What is being asked:
Recast the stretch from the start of the records through the line that contains "RETAIL PRICE" as a numbered list, one line per item, leaving out blank lines.

Supplied entries:

════

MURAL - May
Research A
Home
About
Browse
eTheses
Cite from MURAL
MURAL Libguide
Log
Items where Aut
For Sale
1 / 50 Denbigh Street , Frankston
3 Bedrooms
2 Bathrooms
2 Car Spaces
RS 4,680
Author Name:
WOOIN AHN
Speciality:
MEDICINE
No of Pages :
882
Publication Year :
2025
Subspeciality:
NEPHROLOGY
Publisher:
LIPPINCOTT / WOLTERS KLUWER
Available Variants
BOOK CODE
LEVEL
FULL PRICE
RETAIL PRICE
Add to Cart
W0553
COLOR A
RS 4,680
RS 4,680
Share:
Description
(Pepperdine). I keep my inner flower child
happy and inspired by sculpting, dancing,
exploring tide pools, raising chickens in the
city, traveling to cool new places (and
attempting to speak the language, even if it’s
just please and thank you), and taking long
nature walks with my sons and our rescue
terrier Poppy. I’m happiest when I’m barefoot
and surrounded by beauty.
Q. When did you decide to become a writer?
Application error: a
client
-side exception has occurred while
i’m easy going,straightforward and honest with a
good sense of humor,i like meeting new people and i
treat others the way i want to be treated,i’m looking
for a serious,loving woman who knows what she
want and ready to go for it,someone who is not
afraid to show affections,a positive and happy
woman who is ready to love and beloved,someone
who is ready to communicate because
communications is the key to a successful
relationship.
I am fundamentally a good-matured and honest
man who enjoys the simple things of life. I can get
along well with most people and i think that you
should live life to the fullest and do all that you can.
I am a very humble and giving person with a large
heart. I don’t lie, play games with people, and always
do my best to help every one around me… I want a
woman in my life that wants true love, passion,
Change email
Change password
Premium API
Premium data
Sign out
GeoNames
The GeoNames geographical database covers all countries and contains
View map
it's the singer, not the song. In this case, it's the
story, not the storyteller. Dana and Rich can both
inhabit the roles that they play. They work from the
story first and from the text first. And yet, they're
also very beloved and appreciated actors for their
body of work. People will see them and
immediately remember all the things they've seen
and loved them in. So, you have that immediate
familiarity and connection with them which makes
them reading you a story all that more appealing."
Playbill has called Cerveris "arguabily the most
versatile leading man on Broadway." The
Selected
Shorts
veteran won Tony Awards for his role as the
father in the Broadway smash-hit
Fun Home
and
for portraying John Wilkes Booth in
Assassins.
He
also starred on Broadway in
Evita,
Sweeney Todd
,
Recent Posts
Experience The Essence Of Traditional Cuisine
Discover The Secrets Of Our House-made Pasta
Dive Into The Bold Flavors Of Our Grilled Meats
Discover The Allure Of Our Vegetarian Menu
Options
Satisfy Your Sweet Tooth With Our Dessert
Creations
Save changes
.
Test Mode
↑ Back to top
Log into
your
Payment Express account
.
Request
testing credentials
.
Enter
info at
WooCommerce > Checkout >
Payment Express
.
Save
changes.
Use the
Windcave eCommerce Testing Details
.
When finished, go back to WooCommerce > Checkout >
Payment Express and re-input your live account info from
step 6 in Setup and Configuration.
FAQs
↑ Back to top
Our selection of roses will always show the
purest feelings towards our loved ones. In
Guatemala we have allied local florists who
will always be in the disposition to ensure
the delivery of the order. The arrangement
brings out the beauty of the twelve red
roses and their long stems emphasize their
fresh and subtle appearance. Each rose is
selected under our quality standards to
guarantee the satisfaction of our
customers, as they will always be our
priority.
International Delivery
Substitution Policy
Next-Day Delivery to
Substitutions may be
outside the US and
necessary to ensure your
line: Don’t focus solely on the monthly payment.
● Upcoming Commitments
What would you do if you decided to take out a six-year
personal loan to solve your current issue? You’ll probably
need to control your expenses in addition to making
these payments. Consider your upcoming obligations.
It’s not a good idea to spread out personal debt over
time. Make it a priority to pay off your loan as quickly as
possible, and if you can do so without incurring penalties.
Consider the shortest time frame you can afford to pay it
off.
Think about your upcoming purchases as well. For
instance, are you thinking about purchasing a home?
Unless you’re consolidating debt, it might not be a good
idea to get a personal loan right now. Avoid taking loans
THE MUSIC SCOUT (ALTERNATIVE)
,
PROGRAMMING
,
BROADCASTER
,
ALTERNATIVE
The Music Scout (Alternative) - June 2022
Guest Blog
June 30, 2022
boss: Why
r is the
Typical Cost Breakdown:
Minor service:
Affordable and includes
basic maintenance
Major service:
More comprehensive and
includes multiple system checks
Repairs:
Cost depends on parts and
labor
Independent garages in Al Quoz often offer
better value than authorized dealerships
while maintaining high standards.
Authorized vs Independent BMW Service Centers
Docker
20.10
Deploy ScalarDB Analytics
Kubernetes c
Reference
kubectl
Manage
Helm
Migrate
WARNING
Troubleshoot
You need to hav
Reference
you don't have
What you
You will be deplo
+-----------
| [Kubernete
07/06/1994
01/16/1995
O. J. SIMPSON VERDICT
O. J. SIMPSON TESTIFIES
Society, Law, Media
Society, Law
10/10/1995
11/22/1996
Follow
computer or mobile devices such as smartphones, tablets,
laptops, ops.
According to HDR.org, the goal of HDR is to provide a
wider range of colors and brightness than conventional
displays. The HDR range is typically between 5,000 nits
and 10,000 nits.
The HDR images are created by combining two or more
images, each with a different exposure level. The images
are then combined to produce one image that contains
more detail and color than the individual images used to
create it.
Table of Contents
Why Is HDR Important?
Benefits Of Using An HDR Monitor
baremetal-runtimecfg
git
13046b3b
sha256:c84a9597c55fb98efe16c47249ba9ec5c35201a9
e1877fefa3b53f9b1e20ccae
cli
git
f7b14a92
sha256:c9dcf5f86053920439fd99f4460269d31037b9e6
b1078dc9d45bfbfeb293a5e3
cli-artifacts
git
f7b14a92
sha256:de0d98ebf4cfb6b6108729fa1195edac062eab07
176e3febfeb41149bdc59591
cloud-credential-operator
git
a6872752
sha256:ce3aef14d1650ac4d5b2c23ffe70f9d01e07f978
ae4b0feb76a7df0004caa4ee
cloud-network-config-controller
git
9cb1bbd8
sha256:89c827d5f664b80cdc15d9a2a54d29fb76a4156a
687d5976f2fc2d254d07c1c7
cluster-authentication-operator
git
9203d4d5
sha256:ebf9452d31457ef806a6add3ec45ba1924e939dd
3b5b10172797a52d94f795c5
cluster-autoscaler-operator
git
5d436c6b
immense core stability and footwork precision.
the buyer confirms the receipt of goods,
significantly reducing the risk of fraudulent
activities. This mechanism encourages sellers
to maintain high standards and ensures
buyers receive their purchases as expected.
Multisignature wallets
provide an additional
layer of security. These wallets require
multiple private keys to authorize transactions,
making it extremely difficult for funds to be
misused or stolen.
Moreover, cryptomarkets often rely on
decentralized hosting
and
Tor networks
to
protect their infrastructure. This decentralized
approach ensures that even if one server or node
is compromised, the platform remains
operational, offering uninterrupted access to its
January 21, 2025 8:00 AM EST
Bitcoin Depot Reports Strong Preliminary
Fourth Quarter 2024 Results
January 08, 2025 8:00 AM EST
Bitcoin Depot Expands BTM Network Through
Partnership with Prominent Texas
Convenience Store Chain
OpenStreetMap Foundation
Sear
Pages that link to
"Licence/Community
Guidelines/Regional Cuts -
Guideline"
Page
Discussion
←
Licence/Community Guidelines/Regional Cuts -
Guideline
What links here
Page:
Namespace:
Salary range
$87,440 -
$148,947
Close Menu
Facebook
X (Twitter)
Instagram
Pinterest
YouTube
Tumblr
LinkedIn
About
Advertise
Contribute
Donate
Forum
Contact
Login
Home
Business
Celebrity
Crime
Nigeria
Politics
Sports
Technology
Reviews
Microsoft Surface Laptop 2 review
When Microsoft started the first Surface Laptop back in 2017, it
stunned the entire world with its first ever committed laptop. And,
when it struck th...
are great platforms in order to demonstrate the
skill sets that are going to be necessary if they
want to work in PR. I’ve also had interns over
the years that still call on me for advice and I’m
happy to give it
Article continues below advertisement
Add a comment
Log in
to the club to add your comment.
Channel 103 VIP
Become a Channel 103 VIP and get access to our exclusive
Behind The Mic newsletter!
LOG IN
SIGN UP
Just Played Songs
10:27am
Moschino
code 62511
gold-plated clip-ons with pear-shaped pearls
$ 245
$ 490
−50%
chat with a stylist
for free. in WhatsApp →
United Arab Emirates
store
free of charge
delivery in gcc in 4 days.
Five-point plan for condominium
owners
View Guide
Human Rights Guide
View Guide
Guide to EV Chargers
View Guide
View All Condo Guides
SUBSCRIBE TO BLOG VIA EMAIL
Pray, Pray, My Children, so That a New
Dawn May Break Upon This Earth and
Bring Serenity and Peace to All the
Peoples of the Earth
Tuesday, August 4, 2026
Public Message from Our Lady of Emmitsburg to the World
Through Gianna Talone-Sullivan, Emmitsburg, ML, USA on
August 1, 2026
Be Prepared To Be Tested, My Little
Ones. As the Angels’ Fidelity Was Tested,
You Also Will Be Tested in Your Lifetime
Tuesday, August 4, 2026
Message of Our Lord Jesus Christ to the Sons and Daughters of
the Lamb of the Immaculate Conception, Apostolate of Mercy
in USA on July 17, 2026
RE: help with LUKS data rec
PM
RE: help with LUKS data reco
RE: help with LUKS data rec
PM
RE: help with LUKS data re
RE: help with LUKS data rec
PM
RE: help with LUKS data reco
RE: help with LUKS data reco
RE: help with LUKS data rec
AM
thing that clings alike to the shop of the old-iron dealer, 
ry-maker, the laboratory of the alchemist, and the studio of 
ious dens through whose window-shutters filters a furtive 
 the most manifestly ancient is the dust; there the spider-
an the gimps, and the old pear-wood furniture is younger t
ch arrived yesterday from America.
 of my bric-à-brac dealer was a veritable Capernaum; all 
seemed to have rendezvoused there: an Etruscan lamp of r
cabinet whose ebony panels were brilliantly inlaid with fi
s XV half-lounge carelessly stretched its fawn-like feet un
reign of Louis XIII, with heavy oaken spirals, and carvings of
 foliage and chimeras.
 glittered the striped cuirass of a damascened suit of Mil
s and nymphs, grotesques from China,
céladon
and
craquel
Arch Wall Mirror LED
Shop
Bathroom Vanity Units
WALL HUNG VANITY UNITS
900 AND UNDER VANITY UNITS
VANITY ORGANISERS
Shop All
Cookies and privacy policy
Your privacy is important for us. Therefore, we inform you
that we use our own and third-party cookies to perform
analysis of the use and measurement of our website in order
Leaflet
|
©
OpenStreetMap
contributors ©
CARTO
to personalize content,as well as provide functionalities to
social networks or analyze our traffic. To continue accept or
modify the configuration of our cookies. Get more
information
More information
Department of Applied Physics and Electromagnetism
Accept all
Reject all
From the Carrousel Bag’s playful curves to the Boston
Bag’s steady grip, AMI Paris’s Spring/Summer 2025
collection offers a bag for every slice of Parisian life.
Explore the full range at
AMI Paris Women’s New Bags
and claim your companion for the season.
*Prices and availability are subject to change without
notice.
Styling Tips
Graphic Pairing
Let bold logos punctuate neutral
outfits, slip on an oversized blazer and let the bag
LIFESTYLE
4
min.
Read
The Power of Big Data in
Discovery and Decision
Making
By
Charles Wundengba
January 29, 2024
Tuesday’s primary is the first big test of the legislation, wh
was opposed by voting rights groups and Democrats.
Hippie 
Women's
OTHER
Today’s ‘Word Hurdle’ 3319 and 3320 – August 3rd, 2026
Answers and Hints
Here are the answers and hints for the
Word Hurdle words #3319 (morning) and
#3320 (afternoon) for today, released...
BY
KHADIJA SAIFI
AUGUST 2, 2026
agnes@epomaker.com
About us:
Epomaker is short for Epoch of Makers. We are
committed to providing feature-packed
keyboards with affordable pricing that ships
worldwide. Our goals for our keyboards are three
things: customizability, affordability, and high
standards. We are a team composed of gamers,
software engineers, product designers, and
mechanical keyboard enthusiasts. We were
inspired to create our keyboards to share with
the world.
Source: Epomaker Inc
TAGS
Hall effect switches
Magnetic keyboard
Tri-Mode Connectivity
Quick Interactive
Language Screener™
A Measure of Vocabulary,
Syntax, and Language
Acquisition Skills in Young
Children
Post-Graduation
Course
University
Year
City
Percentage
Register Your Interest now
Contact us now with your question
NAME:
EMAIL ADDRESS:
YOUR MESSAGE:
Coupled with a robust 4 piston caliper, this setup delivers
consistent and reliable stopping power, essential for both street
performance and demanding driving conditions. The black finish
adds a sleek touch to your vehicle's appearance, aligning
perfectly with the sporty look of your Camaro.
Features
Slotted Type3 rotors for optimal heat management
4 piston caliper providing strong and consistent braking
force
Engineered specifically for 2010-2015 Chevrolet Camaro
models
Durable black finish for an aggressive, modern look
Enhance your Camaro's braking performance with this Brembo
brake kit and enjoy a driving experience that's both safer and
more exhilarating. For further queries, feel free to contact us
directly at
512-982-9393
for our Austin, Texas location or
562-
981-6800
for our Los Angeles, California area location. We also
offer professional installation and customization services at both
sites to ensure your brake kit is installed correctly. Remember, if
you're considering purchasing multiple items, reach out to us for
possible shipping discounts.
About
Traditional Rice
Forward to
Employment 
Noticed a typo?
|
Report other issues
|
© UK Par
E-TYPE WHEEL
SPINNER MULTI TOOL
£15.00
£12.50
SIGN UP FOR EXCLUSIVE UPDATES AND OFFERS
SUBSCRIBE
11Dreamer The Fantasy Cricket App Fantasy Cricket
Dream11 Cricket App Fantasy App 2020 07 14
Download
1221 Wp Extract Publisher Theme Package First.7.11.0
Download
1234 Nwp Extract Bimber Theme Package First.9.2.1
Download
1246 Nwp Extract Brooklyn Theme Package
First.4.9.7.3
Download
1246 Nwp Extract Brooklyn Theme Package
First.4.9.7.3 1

════

Answer section:
1. MURAL - May
2. Research A
3. Home
4. About
5. Browse
6. eTheses
7. Cite from MURAL
8. MURAL Libguide
9. Log
10. Items where Aut
11. For Sale
12. 1 / 50 Denbigh Street , Frankston
13. 3 Bedrooms
14. 2 Bathrooms
15. 2 Car Spaces
16. RS 4,680
17. Author Name:
18. WOOIN AHN
19. Speciality:
20. MEDICINE
21. No of Pages :
22. 882
23. Publication Year :
24. 2025
25. Subspeciality:
26. NEPHROLOGY
27. Publisher:
28. LIPPINCOTT / WOLTERS KLUWER
29. Available Variants
30. BOOK CODE
31. LEVEL
32. FULL PRICE
33. RETAIL PRICE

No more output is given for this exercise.